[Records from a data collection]
+++

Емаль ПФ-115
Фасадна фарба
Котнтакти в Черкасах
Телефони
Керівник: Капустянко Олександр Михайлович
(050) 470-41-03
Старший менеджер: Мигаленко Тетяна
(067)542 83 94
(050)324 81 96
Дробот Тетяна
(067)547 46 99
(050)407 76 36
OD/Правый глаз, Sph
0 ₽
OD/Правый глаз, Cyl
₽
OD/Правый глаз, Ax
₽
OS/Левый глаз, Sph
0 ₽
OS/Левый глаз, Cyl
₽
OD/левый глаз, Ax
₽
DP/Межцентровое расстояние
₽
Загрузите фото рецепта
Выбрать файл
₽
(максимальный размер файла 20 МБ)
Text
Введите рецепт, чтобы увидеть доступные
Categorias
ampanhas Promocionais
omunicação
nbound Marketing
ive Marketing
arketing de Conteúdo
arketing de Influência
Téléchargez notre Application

+++

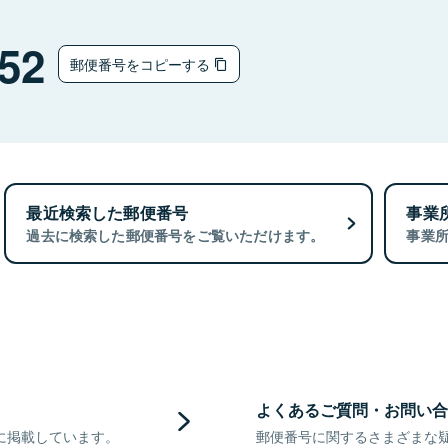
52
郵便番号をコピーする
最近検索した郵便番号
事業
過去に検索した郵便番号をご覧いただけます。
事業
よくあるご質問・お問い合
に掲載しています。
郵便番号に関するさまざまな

+++

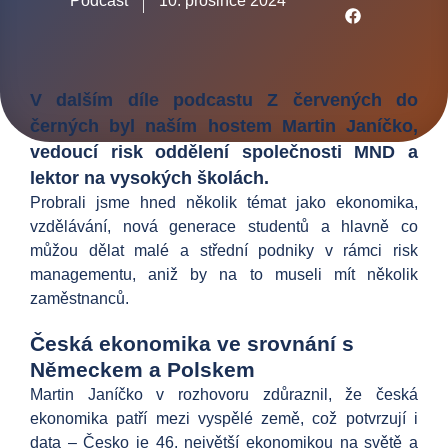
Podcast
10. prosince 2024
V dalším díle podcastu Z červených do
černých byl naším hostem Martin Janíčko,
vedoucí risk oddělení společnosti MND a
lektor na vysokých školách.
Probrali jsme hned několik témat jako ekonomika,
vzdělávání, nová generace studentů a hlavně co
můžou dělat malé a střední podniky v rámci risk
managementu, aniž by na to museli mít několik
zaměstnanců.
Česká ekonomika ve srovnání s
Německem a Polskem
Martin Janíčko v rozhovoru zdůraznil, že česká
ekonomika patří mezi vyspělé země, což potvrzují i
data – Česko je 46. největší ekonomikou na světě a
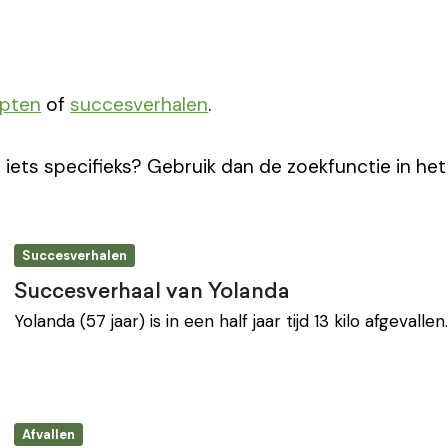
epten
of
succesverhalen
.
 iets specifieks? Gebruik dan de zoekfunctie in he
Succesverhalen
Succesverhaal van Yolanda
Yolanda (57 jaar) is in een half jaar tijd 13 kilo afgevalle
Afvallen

+++

- **WORK TO COMPLETE**
Read the entries and show each line that mentions "глаз".

- **REPLY TO THE EXERCISE**
OD/Правый глаз, Sph
OD/Правый глаз, Cyl
OD/Правый глаз, Ax
OS/Левый глаз, Sph
OS/Левый глаз, Cyl
OD/левый глаз, Ax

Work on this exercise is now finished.